_TEXT FOR ANALYSIS_
---------------

But the current high inflation, rising interest rates and rocky stock market have some investors itching to cash out their 401(k)s early. In a November 2022 Wells Fargo & Company study, 42% of investors interviewed said they wanted to cash out of their investments, and 29% said they would cash out a 401(k) or IRA if they could avoid paying penalties.

If you're thinking of cashing out a 401(k) before you reach 59½, proceed with caution. You could pay a steep price.

» Dive deeper: What to do when the stock market is crashing

Three consequences of a 401(k) early withdrawal

  1. Taxes will be withheld. The IRS generally requires automatic withholding of 20% of a 401(k) early withdrawal for taxes. So if you withdraw $10,000 from your 401(k) at age 40, you may get only about $8,000. Keep in mind that you might get some of this back in the form of a tax refund at tax time if your withholding exceeds your actual tax liability.

  2. The IRS will penalize you. If you withdraw money from your 401(k) before you’re 59½, the IRS usually assesses a 10% tax as an early distribution penalty. That could mean giving the government $1,000, or 10% of that $10,000 withdrawal, in addition to paying ordinary income tax on that money. Between the taxes and penalty, your immediate take-home total could be as low as $7,000 from your original $10,000.

  3. You may lock in your losses. That may be especially true if the market is down when you make the early withdrawal. “If you're pulling funds out, it can severely impact your ability to participate in a rebound, and then your entire retirement plan is offset,” says Adam Harding, a certified financial planner in Tempe, Arizona. That may mean less money for your future.

How long does it take to cash out a 401(k) after leaving a job?

Depending on who administers your 401(k) account, it can take between three and 10 business days to receive a check after cashing out your 401(k). If you need money in a pinch, it may be time to make some quick cash or look into other financial crisis options before taking money out of a retirement account.

---------------

_RECORDS SHOWN_
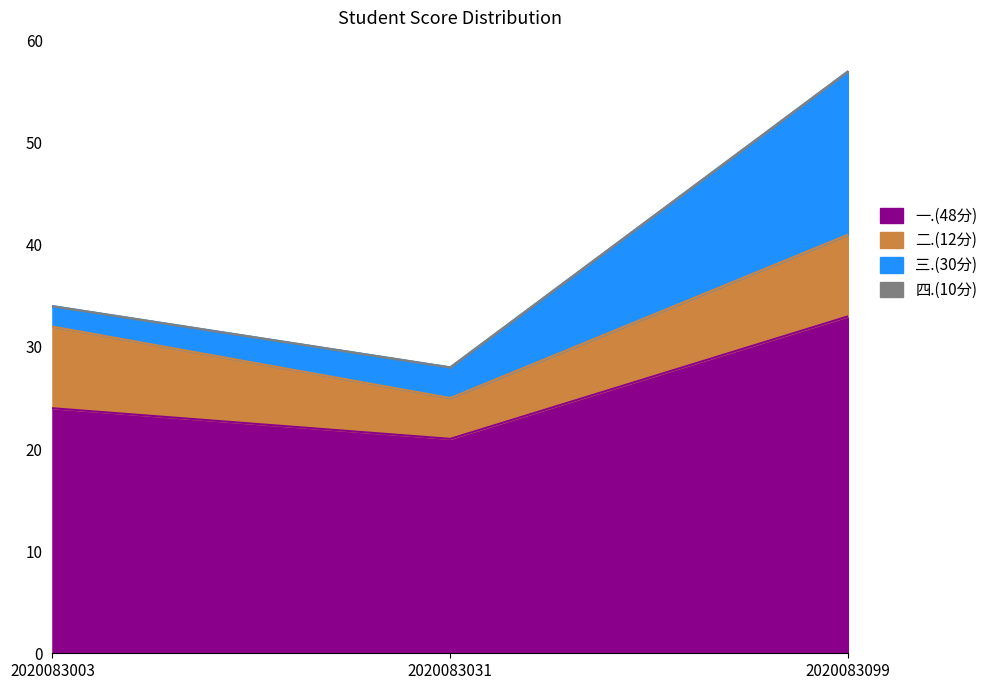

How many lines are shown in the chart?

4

---------------

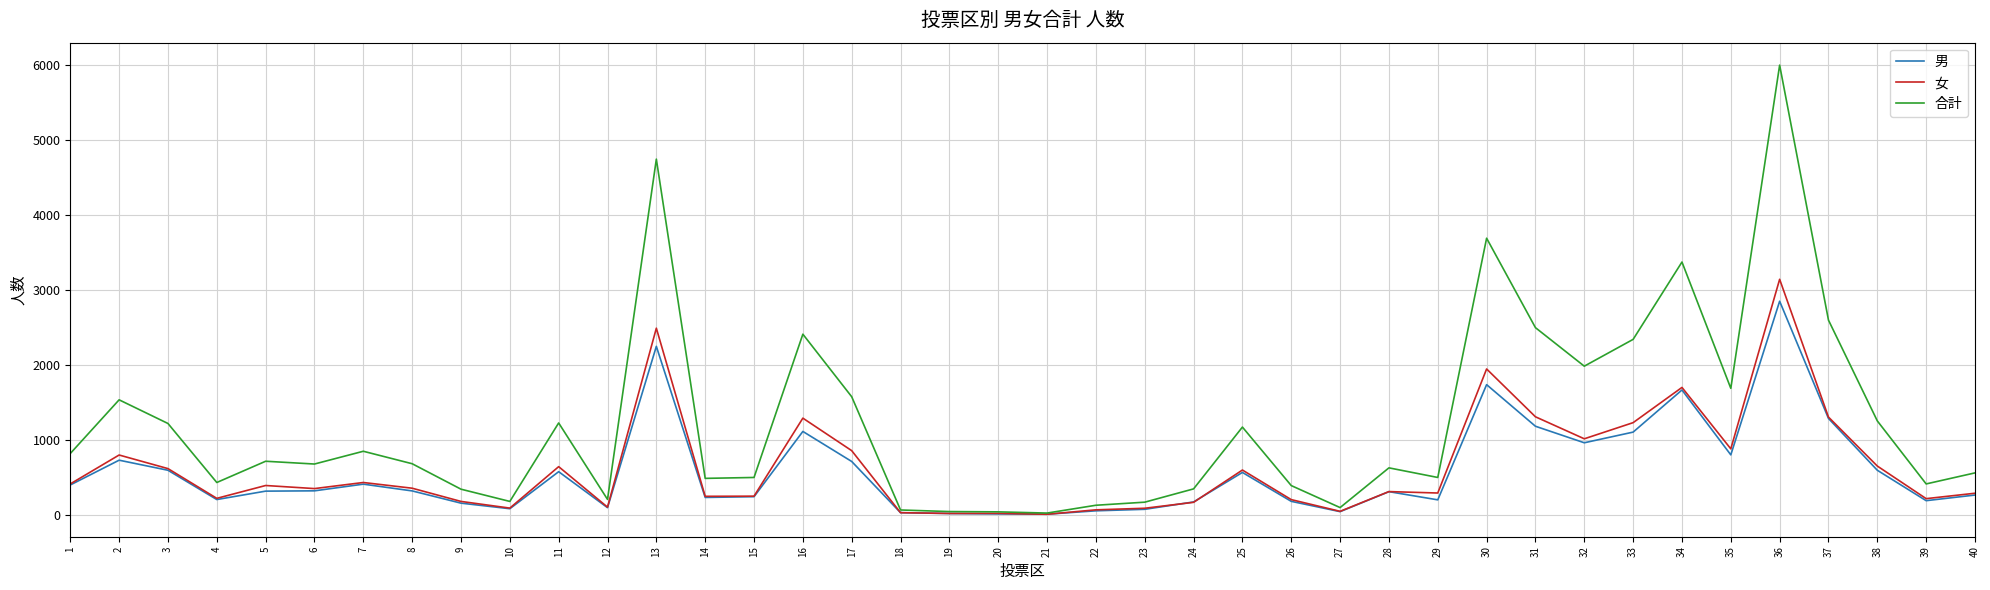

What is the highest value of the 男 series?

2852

---------------

_WORK ORDER_
Retype the text above on cashing out a 401(k) early, word for word and in full.

_WRITTEN RESPONSE_
But the current high inflation, rising interest rates and rocky stock market have some investors itching to cash out their 401(k)s early. In a November 2022 Wells Fargo & Company study, 42% of investors interviewed said they wanted to cash out of their investments, and 29% said they would cash out a 401(k) or IRA if they could avoid paying penalties.

If you're thinking of cashing out a 401(k) before you reach 59½, proceed with caution. You could pay a steep price.

» Dive deeper: What to do when the stock market is crashing

Three consequences of a 401(k) early withdrawal

  1. Taxes will be withheld. The IRS generally requires automatic withholding of 20% of a 401(k) early withdrawal for taxes. So if you withdraw $10,000 from your 401(k) at age 40, you may get only about $8,000. Keep in mind that you might get some of this back in the form of a tax refund at tax time if your withholding exceeds your actual tax liability.

  2. The IRS will penalize you. If you withdraw money from your 401(k) before you’re 59½, the IRS usually assesses a 10% tax as an early distribution penalty. That could mean giving the government $1,000, or 10% of that $10,000 withdrawal, in addition to paying ordinary income tax on that money. Between the taxes and penalty, your immediate take-home total could be as low as $7,000 from your original $10,000.

  3. You may lock in your losses. That may be especially true if the market is down when you make the early withdrawal. “If you're pulling funds out, it can severely impact your ability to participate in a rebound, and then your entire retirement plan is offset,” says Adam Harding, a certified financial planner in Tempe, Arizona. That may mean less money for your future.

How long does it take to cash out a 401(k) after leaving a job?

Depending on who administers your 401(k) account, it can take between three and 10 business days to receive a check after cashing out your 401(k). If you need money in a pinch, it may be time to make some quick cash or look into other financial crisis options before taking money out of a retirement account.